• [Task requirements]: Reproduce, with no changes, the line that contains "utmaning och en" and all the lines that come after it in the records.

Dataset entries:
·····

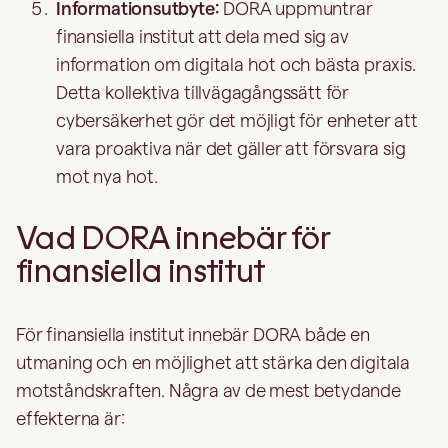
Informationsutbyte:
DORA uppmuntrar
finansiella institut att dela med sig av
information om digitala hot och bästa praxis.
Detta kollektiva tillvägagångssätt för
cybersäkerhet gör det möjligt för enheter att
vara proaktiva när det gäller att försvara sig
mot nya hot.
Vad DORA innebär för
finansiella institut
För finansiella institut innebär DORA både en
utmaning och en möjlighet att stärka den digitala
motståndskraften. Några av de mest betydande
effekterna är:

·····

• [Task response]:
utmaning och en möjlighet att stärka den digitala
motståndskraften. Några av de mest betydande
effekterna är:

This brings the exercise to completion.